• **Exercise directions**: Should any entry hold a picture, omit that picture and copy the rest of the entry exactly.

• **Records contained in a dataset**:
──────
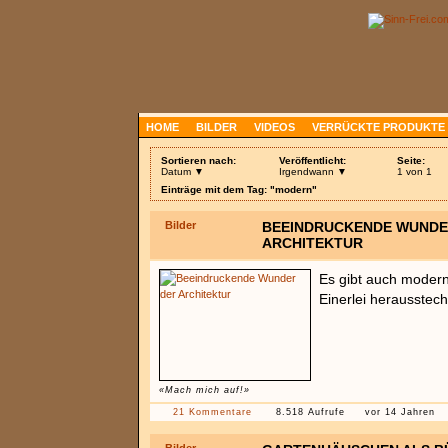
HOME
BILDER
VIDEOS
VERRÜCKTE PRODUKTE
Sortieren nach:
Veröffentlicht:
Seite:
Datum ▼
Irgendwann ▼
1 von 1
Einträge mit dem Tag: "modern"
Bilder
BEEINDRUCKENDE WUNDE
ARCHITEKTUR
Es gibt auch moder
Einerlei herausstech
«Mach mich auf!»
21 Kommentare
8.518 Aufrufe
vor 14 Jahren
──────
• **Solution to this exercise**:
HOME
BILDER
VIDEOS
VERRÜCKTE PRODUKTE
Sortieren nach:
Veröffentlicht:
Seite:
Datum ▼
Irgendwann ▼
1 von 1
Einträge mit dem Tag: "modern"
Bilder
BEEINDRUCKENDE WUNDE
ARCHITEKTUR
Es gibt auch moder
Einerlei herausstech
«Mach mich auf!»
21 Kommentare
8.518 Aufrufe
vor 14 Jahren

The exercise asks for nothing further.